◆ WRITTEN TASK ◆
Copy exactly, and only, the lines from the line containing "SUSPENSION DES CHAMPIONNATS" through the last line of the records below, both included, and leave out any pictures.

◆ DATA TO EXAMINE ◆
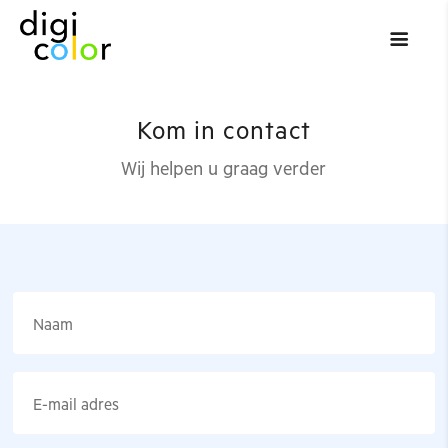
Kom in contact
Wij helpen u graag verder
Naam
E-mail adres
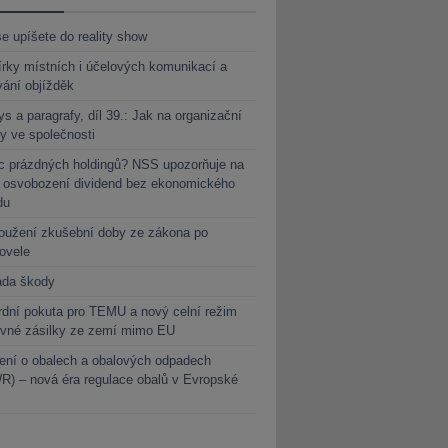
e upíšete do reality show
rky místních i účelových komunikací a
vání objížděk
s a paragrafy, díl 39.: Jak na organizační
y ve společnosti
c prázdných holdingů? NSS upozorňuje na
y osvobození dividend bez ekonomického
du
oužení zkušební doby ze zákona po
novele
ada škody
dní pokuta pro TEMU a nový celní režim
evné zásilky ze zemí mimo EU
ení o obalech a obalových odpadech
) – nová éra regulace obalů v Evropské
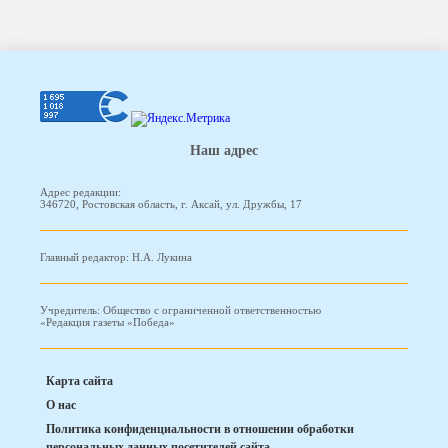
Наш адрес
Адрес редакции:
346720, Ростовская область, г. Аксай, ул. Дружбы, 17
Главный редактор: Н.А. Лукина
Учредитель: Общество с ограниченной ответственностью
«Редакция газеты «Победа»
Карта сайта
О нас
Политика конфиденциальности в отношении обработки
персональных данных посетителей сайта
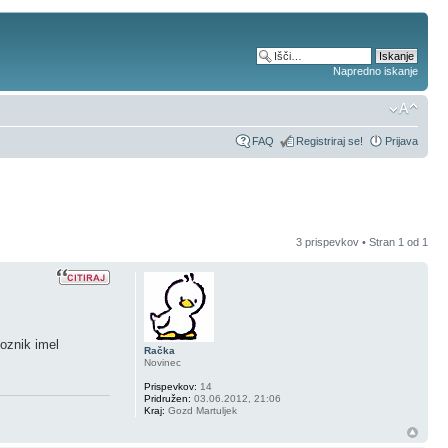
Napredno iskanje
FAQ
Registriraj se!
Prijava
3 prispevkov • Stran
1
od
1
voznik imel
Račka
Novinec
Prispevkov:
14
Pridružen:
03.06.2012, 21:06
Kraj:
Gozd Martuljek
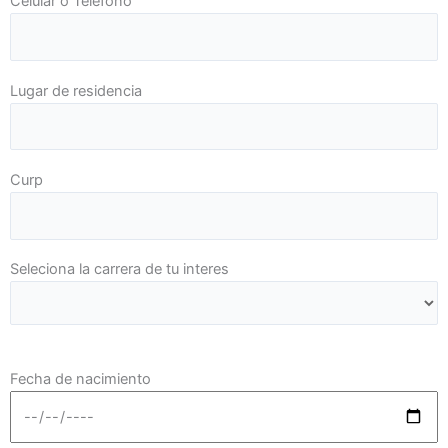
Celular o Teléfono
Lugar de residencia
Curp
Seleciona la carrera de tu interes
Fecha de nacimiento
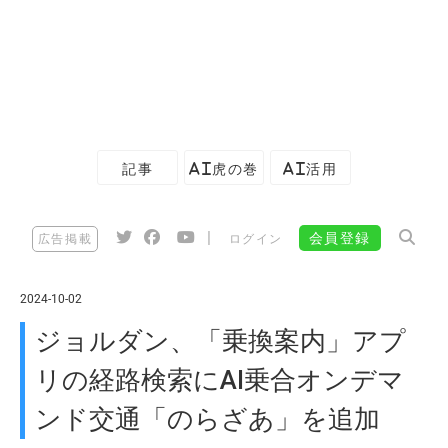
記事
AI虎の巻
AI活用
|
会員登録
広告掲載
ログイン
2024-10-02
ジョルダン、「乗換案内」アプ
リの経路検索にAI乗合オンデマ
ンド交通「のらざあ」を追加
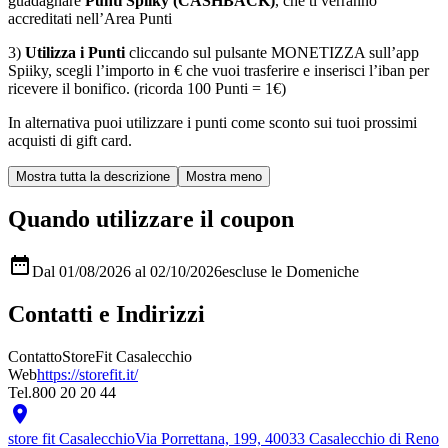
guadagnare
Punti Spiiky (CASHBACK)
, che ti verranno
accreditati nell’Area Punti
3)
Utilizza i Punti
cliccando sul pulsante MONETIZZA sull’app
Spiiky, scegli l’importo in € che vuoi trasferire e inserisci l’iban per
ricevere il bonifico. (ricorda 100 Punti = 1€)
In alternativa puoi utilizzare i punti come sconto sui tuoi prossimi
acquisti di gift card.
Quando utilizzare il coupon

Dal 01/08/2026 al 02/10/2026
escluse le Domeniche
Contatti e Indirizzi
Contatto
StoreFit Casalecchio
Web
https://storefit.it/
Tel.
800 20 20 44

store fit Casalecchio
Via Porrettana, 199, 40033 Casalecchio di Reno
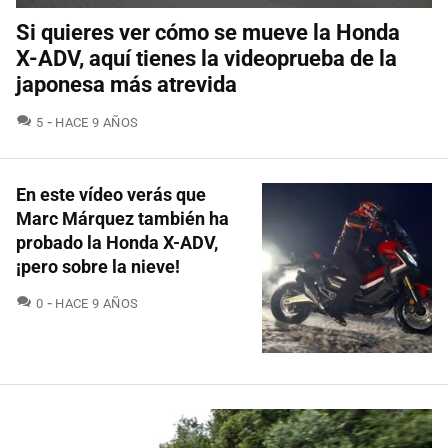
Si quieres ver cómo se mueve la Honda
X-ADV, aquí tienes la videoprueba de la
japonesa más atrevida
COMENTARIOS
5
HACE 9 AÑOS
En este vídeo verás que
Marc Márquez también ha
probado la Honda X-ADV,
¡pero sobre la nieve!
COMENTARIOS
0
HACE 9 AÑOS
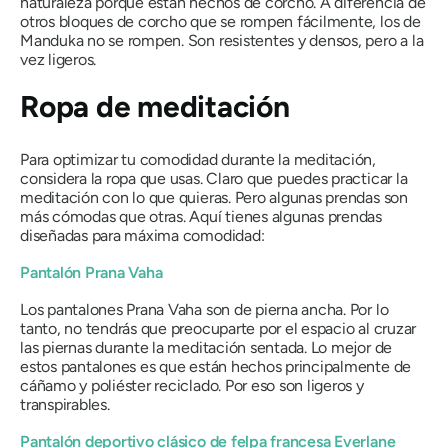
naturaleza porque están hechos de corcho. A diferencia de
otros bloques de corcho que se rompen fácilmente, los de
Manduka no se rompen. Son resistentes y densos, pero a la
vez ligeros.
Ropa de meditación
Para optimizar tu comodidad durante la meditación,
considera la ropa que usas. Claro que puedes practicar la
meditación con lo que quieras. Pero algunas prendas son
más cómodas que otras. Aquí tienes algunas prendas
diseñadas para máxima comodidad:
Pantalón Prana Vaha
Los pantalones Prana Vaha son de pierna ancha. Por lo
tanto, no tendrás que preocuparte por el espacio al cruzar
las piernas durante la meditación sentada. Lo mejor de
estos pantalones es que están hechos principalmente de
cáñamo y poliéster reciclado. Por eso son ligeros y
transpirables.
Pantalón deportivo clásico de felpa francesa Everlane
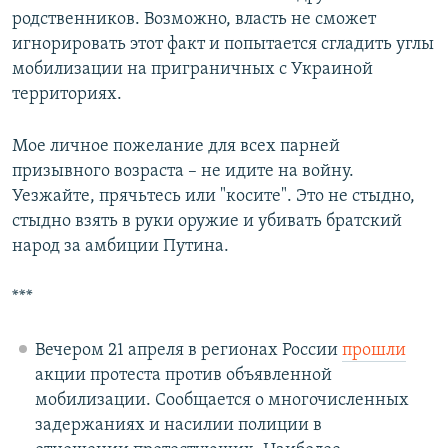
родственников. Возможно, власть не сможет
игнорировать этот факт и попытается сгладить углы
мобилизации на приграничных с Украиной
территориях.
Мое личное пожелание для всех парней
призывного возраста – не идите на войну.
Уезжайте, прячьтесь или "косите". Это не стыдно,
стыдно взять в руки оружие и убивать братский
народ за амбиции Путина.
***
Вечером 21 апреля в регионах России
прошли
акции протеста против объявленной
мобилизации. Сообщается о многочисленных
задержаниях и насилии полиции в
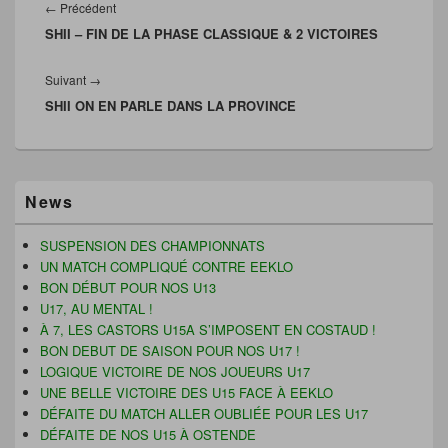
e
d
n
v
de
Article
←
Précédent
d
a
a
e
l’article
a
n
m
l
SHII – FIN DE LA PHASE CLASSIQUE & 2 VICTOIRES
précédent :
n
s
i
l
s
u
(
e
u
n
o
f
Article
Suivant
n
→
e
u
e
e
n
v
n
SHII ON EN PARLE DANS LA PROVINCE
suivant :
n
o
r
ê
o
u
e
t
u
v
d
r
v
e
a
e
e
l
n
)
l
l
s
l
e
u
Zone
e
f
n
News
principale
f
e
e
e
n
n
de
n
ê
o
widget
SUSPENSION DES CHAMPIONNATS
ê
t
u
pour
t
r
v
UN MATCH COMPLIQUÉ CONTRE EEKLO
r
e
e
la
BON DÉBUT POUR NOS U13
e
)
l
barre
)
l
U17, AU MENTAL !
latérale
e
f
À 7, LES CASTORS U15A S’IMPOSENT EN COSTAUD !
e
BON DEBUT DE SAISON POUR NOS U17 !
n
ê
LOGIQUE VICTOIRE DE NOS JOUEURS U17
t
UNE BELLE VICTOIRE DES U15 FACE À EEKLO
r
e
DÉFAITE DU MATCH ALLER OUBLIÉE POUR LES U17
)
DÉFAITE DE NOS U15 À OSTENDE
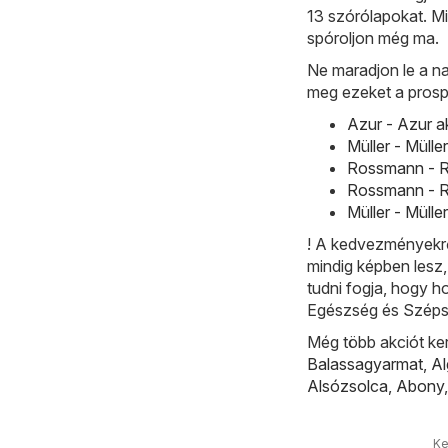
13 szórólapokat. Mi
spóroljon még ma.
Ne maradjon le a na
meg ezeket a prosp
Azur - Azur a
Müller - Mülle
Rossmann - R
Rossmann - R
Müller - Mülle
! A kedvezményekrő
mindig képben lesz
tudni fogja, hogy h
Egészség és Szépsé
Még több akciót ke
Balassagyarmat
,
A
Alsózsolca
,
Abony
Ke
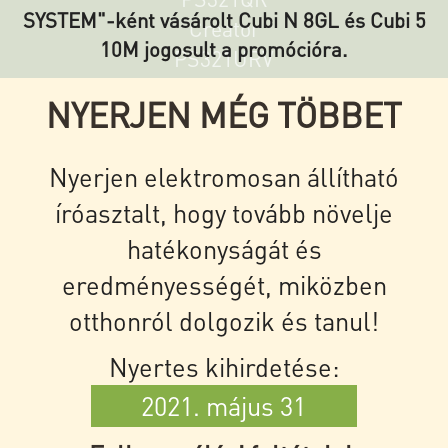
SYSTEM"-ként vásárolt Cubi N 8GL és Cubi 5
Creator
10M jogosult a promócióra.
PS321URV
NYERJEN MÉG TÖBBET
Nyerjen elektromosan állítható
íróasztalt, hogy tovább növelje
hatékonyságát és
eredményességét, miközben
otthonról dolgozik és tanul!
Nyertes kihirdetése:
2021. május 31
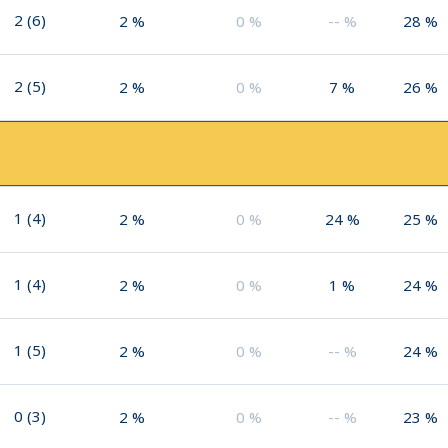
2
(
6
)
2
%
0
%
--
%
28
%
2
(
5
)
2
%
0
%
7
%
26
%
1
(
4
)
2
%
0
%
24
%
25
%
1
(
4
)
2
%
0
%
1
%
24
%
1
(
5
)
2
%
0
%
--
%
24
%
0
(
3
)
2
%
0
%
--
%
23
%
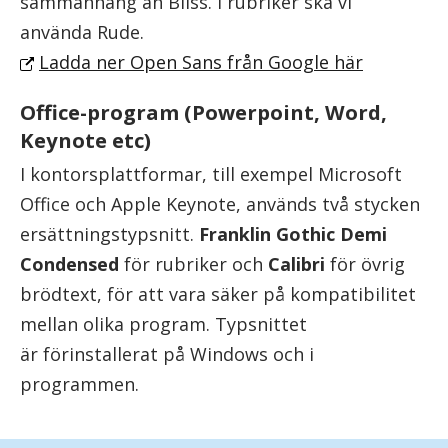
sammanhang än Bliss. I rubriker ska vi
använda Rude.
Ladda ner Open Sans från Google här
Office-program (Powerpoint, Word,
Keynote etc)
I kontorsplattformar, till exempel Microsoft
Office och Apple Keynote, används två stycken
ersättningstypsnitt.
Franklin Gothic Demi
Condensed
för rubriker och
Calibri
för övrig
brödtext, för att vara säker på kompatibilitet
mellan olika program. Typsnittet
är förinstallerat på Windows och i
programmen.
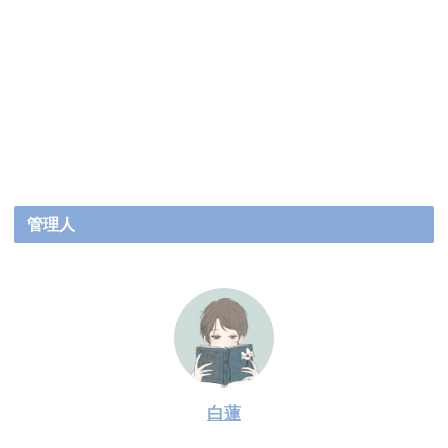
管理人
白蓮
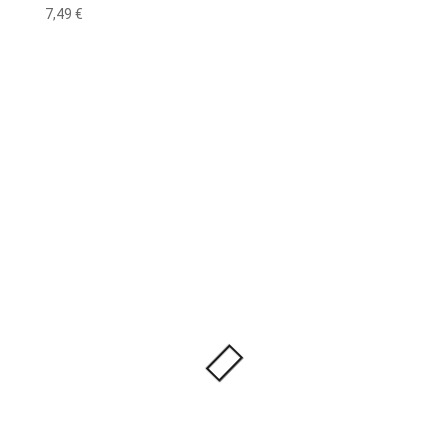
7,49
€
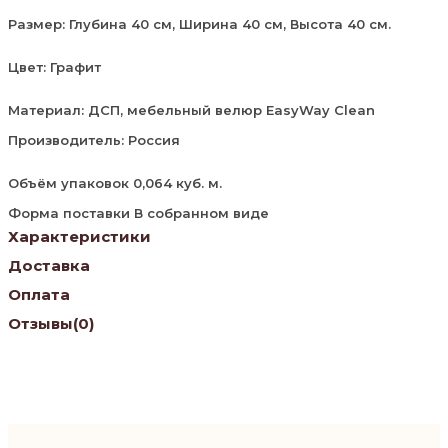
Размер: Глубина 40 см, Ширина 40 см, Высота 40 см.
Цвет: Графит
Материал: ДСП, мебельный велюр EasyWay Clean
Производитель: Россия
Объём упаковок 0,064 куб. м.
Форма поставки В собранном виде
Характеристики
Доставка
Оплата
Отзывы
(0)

◆ RESPONSE TO THIS EXERCISE ◆
SUSPENSION DES CHAMPIONNATS
ê
t
u
pour
t
r
v
UN MATCH COMPLIQUÉ CONTRE EEKLO
r
e
e
la
BON DÉBUT POUR NOS U13
e
)
l
barre
)
l
U17, AU MENTAL !
latérale
e
f
À 7, LES CASTORS U15A S’IMPOSENT EN COSTAUD !
e
BON DEBUT DE SAISON POUR NOS U17 !
n
ê
LOGIQUE VICTOIRE DE NOS JOUEURS U17
t
UNE BELLE VICTOIRE DES U15 FACE À EEKLO
r
e
DÉFAITE DU MATCH ALLER OUBLIÉE POUR LES U17
)
DÉFAITE DE NOS U15 À OSTENDE
13 szórólapokat. Mi
spóroljon még ma.
Ne maradjon le a na
meg ezeket a prosp
Azur - Azur a
Müller - Mülle
Rossmann - R
Rossmann - R
Müller - Mülle
! A kedvezményekrő
mindig képben lesz
tudni fogja, hogy h
Egészség és Szépsé
Még több akciót ke
Balassagyarmat
,
A
Alsózsolca
,
Abony
Ke
SYSTEM"-ként vásárolt Cubi N 8GL és Cubi 5
Creator
10M jogosult a promócióra.
PS321URV
NYERJEN MÉG TÖBBET
Nyerjen elektromosan állítható
íróasztalt, hogy tovább növelje
hatékonyságát és
eredményességét, miközben
otthonról dolgozik és tanul!
Nyertes kihirdetése:
2021. május 31
2
(
6
)
2
%
0
%
--
%
28
%
2
(
5
)
2
%
0
%
7
%
26
%
1
(
4
)
2
%
0
%
24
%
25
%
1
(
4
)
2
%
0
%
1
%
24
%
1
(
5
)
2
%
0
%
--
%
24
%
0
(
3
)
2
%
0
%
--
%
23
%
sammanhang än Bliss. I rubriker ska vi
använda Rude.
Ladda ner Open Sans från Google här
Office-program (Powerpoint, Word,
Keynote etc)
I kontorsplattformar, till exempel Microsoft
Office och Apple Keynote, används två stycken
ersättningstypsnitt.
Franklin Gothic Demi
Condensed
för rubriker och
Calibri
för övrig
brödtext, för att vara säker på kompatibilitet
mellan olika program. Typsnittet
är förinstallerat på Windows och i
programmen.
管理人
白蓮
7,49
€
Размер: Глубина 40 см, Ширина 40 см, Высота 40 см.
Цвет: Графит
Материал: ДСП, мебельный велюр EasyWay Clean
Производитель: Россия
Объём упаковок 0,064 куб. м.
Форма поставки В собранном виде
Характеристики
Доставка
Оплата
Отзывы
(0)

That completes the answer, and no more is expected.